You can see the same shift inside their engineering orgs. For decades, the benchmark for “how much time should engineers spend on exploratory work” was something like Google’s famous 80/20, roadmap-heavy, with a slice carved out for experimentation. In the AI-native teams I spend time with, that ratio has flipped. Something closer to 70% experimental and 30% roadmap is now what I hear from the most forward-leaning shops, not as a formal policy but as the lived reality of how the week actually breaks down. The roadmap bends around the models, not the other way around.
And there’s a philosophical tell I keep hearing that I think matters more than any of the tactical ones. The probabilistic founder operates with what I’d call an agent-default posture: the assumption that anything can be done with an agent in mind, and if the agent doesn’t work, the operator - the human - has failed, not the agent system. That’s a fundamentally different locus of accountability than the one most of us grew up with, where a tool that didn’t work was, well, a bad tool. The probabilistic founder doesn’t blame the tool. They assume the tool is getting better every week and ask whether their own specification, review, and orchestration kept up.
What this means for how we invest
If you’re still pattern-matching founders against the deterministic archetype, you might miss the best ones in this cycle.

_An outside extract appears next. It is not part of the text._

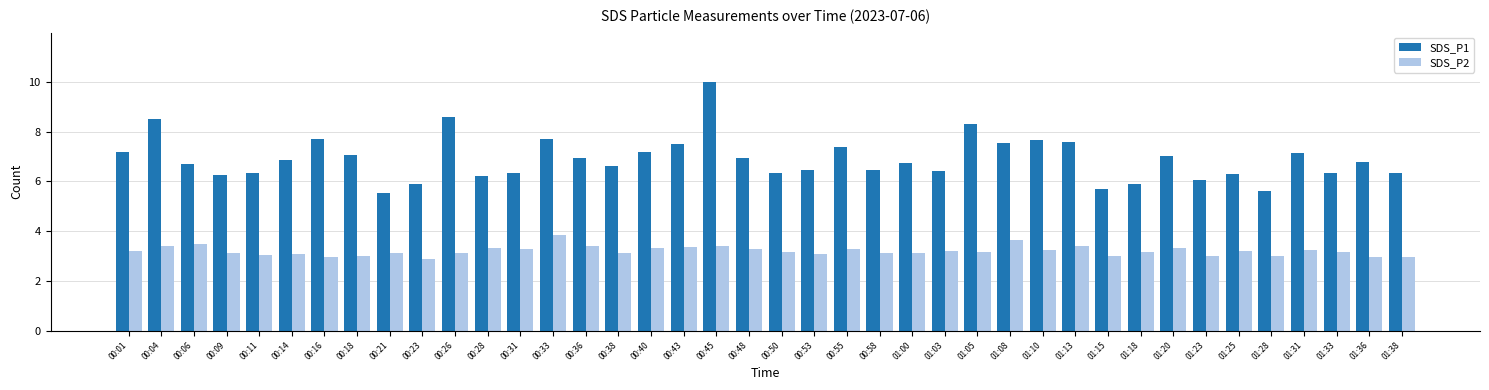

What is the value of the SDS_P2 bar at the 6th from the left?

3.1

Some of the signals that would have read as “unstructured” or “not rigorous enough” five years ago are, in this environment, exactly the traits that match the shape of the work - a willingness to kill a feature the day after a model release, to live inside uncertainty without flinching, to treat the roadmap as a hypothesis rather than a promise.
I don’t think rigor is dead. I think it has moved. The rigor that matters now lives in experimentation quality, in selection discipline, in the ability to direct a fleet of agents toward the right problem and tell the brilliant output from the plausible-looking-but-wrong output. That’s a different muscle than five-quarter roadmap adherence, and we’re still learning how to evaluate it.

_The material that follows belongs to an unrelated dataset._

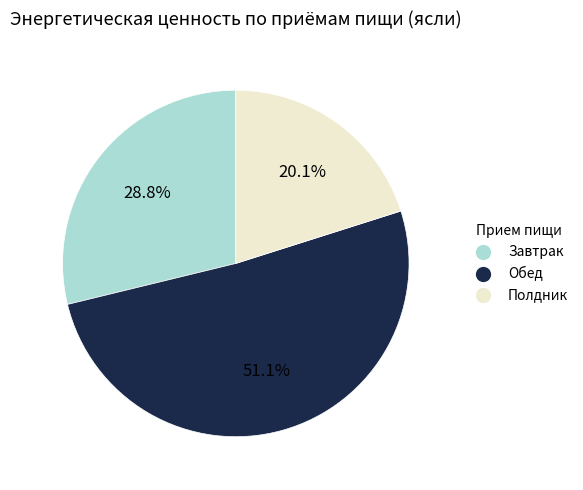

What portion of the pie excludes Полдник?

79.9%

And it’s worth saying plainly what doesn’t change. Probabilistic doesn’t mean casual. The probabilistic founder still has to be a relentless executor - arguably more so, because an environment that rewards running ten experiments instead of one is unforgiving to anyone who can’t actually finish things. Velocity is the price of admission; the ability to ship, close loops, and compound week over week is as non-negotiable as it ever was.
Likewise the probabilistic founder still has to be an absolute talent magnet. If anything, that bar has gone up. In a world where a small team of the right people plus a fleet of agents can out-ship a team of fifty, the premium on pulling in the top one percent of operators is higher, not lower. The best probabilistic founders are, without exception, the kind of people other great people rearrange their careers to work with. Experimentation without execution is noise and speed without talent is churn.
The bet
Tim Davis ends his essay with a line I keep turning over: the bet of this era is whether the human in the loop stays sharp enough, honest enough, and trained well enough to be worth having in the loop at all.
The founder version of that same bet is whether the operator pointing the fleet has the taste, the speed, and the comfort with uncertainty to compound faster than a competitor still trying to plan their way through.
The probabilistic founder is that bet, in a person. And it’s the one I’m convinced is worth making.




I'm all for a founder being experimental and willing to pivot, but there still has to be an element of saying committed to one's initial mission. Otherwise we might end up with pivots like Allbird's from shoes to AI, which to me is too great a deviation.